_INFORMATION PROVIDED_.
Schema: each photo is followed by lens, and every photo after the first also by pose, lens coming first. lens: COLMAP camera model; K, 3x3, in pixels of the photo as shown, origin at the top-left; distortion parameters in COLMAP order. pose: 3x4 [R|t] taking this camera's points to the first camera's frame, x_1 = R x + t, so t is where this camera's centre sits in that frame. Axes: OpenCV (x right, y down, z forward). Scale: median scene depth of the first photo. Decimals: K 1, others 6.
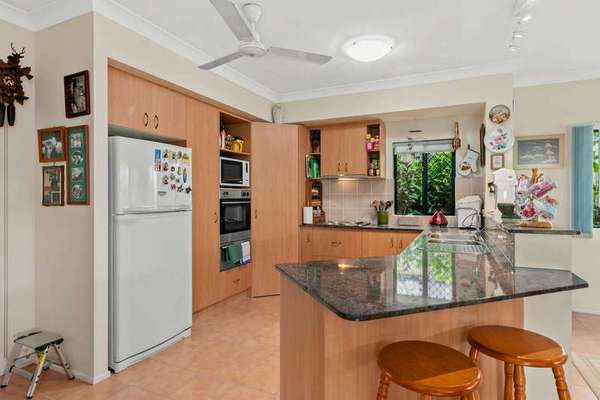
lens RADIAL K [[314.4, 0, 299.7], [0, 314.4, 200.4], [0, 0, 1]] dist [0.000554, -0.000907]
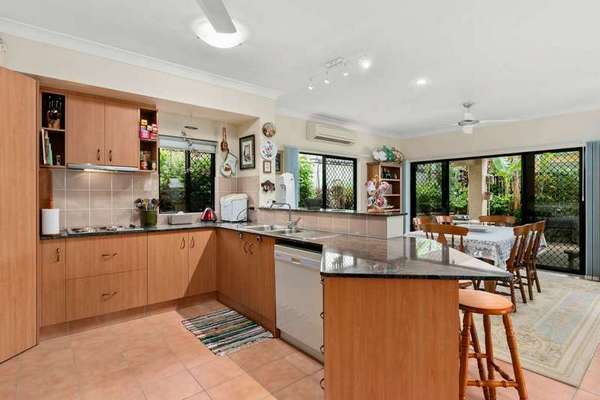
lens RADIAL K [[314.4, 0, 299.7], [0, 314.4, 196.4], [0, 0, 1]] dist [0.000554, -0.000907]
pose [[0.428378, 0.001004, 0.903599, -0.358730], [0.012236, 0.999901, -0.006912, 0.005679], [-0.903517, 0.014017, 0.428323, 0.261875]]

_ABOUT THIS TASK_. All lines of the listing must be given again exactly, excluding the pictures.

_OUTPUT BELOW_.
Schema: each photo is followed by lens, and every photo after the first also by pose, lens coming first. lens: COLMAP camera model; K, 3x3, in pixels of the photo as shown, origin at the top-left; distortion parameters in COLMAP order. pose: 3x4 [R|t] taking this camera's points to the first camera's frame, x_1 = R x + t, so t is where this camera's centre sits in that frame. Axes: OpenCV (x right, y down, z forward). Scale: median scene depth of the first photo. Decimals: K 1, others 6.
lens RADIAL K [[314.4, 0, 299.7], [0, 314.4, 200.4], [0, 0, 1]] dist [0.000554, -0.000907]
lens RADIAL K [[314.4, 0, 299.7], [0, 314.4, 196.4], [0, 0, 1]] dist [0.000554, -0.000907]
pose [[0.428378, 0.001004, 0.903599, -0.358730], [0.012236, 0.999901, -0.006912, 0.005679], [-0.903517, 0.014017, 0.428323, 0.261875]]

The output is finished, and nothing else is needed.